▸ EXERCISE DESCRIPTION:
Please print every record exactly as it stands, leaving out the pictures.

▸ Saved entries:
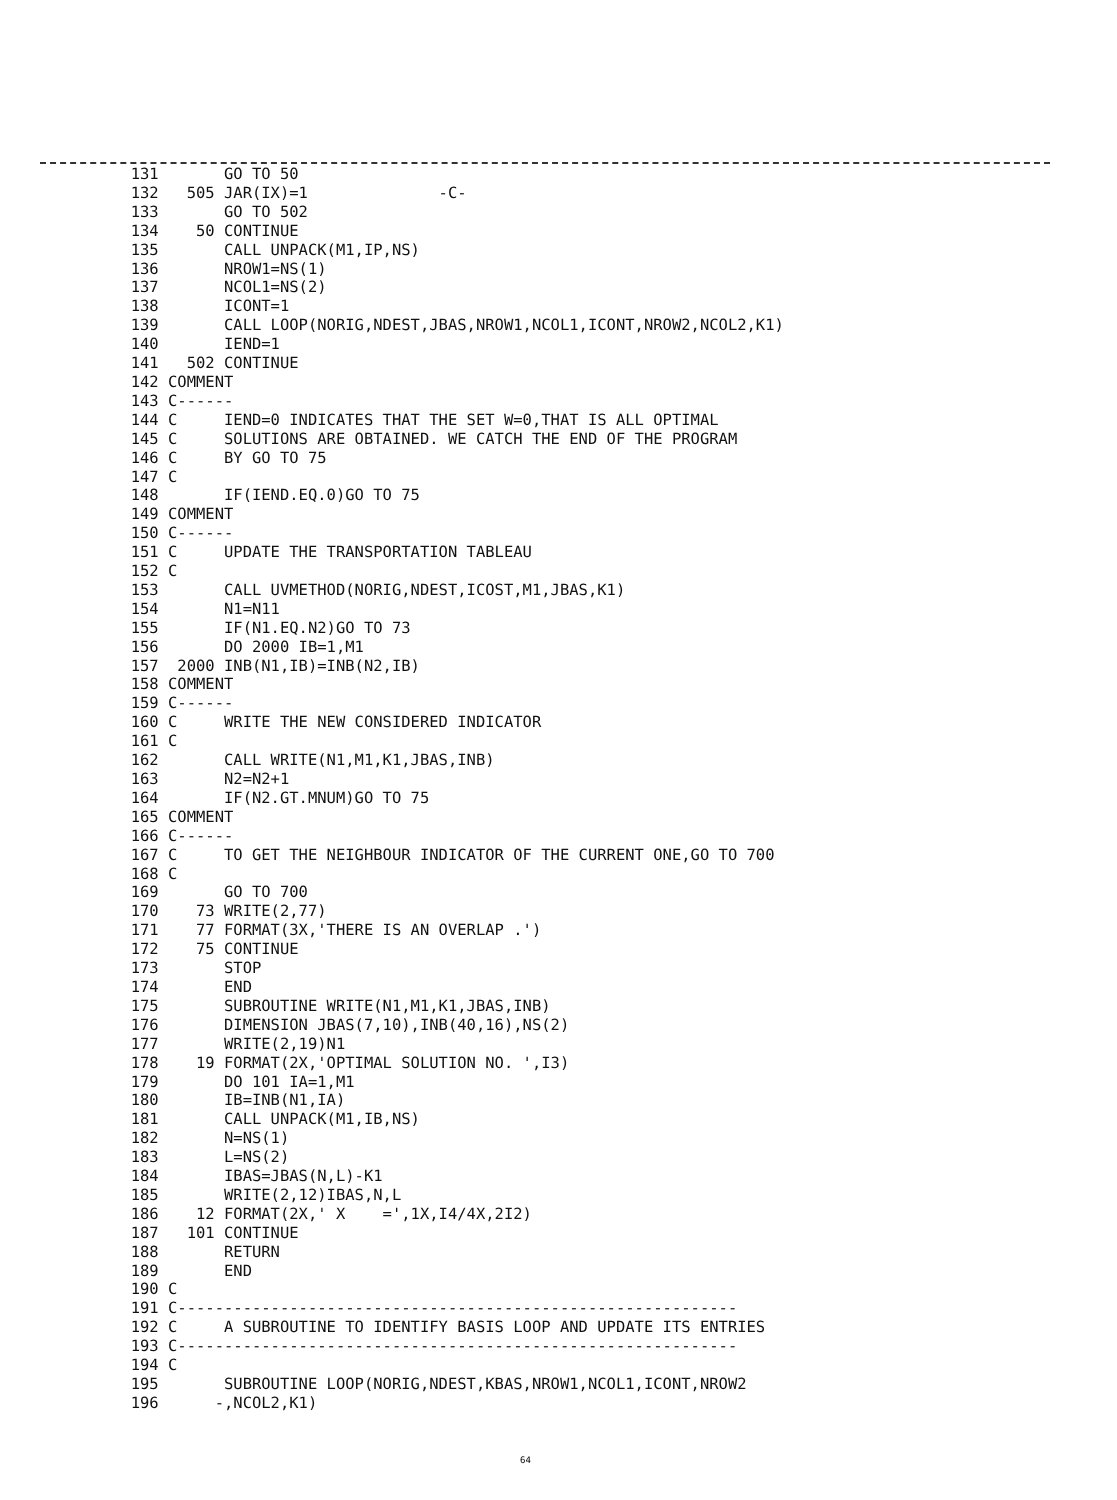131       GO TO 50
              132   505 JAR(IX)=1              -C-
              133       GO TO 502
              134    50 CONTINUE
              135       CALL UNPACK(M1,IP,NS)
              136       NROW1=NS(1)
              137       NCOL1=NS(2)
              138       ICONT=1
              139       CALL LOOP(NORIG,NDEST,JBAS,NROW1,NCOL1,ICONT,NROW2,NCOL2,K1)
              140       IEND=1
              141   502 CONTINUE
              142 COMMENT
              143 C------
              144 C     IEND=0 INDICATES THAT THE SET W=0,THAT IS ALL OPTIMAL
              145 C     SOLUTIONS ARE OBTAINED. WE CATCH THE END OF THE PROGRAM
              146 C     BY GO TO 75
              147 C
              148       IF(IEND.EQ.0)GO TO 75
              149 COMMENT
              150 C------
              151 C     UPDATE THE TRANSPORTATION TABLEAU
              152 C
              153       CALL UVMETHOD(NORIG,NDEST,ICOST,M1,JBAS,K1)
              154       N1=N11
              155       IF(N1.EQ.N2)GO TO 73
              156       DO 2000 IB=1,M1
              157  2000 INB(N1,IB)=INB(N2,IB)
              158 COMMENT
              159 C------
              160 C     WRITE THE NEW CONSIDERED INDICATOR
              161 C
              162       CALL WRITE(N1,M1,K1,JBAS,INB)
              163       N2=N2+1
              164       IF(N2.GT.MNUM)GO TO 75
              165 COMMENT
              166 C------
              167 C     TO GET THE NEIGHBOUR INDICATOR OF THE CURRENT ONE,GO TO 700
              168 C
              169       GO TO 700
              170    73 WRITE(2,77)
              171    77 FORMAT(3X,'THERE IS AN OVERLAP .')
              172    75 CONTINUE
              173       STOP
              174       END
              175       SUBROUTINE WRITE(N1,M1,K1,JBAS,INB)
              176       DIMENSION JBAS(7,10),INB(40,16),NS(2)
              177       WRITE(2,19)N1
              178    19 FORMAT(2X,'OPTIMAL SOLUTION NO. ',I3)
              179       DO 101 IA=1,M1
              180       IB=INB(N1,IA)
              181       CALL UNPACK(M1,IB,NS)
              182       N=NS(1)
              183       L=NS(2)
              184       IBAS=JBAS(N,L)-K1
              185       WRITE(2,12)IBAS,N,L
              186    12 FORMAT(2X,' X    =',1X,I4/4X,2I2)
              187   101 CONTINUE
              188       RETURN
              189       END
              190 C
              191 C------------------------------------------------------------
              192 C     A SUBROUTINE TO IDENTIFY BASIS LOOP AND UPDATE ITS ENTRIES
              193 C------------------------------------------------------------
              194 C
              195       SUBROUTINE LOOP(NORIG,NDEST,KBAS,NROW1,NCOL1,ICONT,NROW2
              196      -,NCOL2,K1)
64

▸ EXERCISE ANSWER:
131       GO TO 50
              132   505 JAR(IX)=1              -C-
              133       GO TO 502
              134    50 CONTINUE
              135       CALL UNPACK(M1,IP,NS)
              136       NROW1=NS(1)
              137       NCOL1=NS(2)
              138       ICONT=1
              139       CALL LOOP(NORIG,NDEST,JBAS,NROW1,NCOL1,ICONT,NROW2,NCOL2,K1)
              140       IEND=1
              141   502 CONTINUE
              142 COMMENT
              143 C------
              144 C     IEND=0 INDICATES THAT THE SET W=0,THAT IS ALL OPTIMAL
              145 C     SOLUTIONS ARE OBTAINED. WE CATCH THE END OF THE PROGRAM
              146 C     BY GO TO 75
              147 C
              148       IF(IEND.EQ.0)GO TO 75
              149 COMMENT
              150 C------
              151 C     UPDATE THE TRANSPORTATION TABLEAU
              152 C
              153       CALL UVMETHOD(NORIG,NDEST,ICOST,M1,JBAS,K1)
              154       N1=N11
              155       IF(N1.EQ.N2)GO TO 73
              156       DO 2000 IB=1,M1
              157  2000 INB(N1,IB)=INB(N2,IB)
              158 COMMENT
              159 C------
              160 C     WRITE THE NEW CONSIDERED INDICATOR
              161 C
              162       CALL WRITE(N1,M1,K1,JBAS,INB)
              163       N2=N2+1
              164       IF(N2.GT.MNUM)GO TO 75
              165 COMMENT
              166 C------
              167 C     TO GET THE NEIGHBOUR INDICATOR OF THE CURRENT ONE,GO TO 700
              168 C
              169       GO TO 700
              170    73 WRITE(2,77)
              171    77 FORMAT(3X,'THERE IS AN OVERLAP .')
              172    75 CONTINUE
              173       STOP
              174       END
              175       SUBROUTINE WRITE(N1,M1,K1,JBAS,INB)
              176       DIMENSION JBAS(7,10),INB(40,16),NS(2)
              177       WRITE(2,19)N1
              178    19 FORMAT(2X,'OPTIMAL SOLUTION NO. ',I3)
              179       DO 101 IA=1,M1
              180       IB=INB(N1,IA)
              181       CALL UNPACK(M1,IB,NS)
              182       N=NS(1)
              183       L=NS(2)
              184       IBAS=JBAS(N,L)-K1
              185       WRITE(2,12)IBAS,N,L
              186    12 FORMAT(2X,' X    =',1X,I4/4X,2I2)
              187   101 CONTINUE
              188       RETURN
              189       END
              190 C
              191 C------------------------------------------------------------
              192 C     A SUBROUTINE TO IDENTIFY BASIS LOOP AND UPDATE ITS ENTRIES
              193 C------------------------------------------------------------
              194 C
              195       SUBROUTINE LOOP(NORIG,NDEST,KBAS,NROW1,NCOL1,ICONT,NROW2
              196      -,NCOL2,K1)
64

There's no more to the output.